Exercise prompt
In the records, find every line with the word "begynner" and copy it out.

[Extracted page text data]
- Opening Delimiter -

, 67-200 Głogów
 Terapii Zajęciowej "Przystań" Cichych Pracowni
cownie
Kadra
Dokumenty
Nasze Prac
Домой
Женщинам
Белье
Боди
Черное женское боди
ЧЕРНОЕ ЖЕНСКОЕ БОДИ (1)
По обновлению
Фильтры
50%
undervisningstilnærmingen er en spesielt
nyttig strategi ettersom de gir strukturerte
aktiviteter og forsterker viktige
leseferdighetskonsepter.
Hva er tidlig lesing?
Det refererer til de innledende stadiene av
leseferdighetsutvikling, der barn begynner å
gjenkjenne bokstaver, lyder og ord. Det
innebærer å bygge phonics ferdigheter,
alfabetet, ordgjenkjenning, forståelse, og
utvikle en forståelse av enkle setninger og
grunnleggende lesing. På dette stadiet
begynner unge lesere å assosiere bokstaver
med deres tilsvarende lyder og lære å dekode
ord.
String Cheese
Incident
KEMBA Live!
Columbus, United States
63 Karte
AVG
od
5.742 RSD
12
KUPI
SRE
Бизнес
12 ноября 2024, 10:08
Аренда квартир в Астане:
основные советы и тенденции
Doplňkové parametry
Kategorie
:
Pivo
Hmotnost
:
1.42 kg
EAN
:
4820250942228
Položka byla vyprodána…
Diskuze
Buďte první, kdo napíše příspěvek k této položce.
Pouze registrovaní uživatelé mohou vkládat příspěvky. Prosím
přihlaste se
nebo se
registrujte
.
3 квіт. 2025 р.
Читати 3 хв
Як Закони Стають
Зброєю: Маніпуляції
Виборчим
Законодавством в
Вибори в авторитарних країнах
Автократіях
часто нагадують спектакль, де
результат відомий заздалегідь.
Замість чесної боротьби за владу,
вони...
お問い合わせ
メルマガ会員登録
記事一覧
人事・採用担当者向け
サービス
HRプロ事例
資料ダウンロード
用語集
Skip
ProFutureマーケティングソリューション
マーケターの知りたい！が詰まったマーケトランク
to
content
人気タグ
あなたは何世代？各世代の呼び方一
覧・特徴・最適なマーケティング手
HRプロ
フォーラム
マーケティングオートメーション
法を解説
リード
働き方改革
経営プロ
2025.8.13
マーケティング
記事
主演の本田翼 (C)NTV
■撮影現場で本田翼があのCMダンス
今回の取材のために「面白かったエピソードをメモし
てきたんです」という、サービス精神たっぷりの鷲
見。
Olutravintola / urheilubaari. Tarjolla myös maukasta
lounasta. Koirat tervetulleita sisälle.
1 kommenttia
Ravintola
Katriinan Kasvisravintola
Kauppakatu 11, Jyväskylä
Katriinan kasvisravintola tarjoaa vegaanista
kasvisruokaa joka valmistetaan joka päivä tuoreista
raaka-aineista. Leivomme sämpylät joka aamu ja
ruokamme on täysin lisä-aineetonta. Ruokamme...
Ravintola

- Closing Delimiter -

Answer for this exercise
leseferdighetsutvikling, der barn begynner å
begynner unge lesere å assosiere bokstaver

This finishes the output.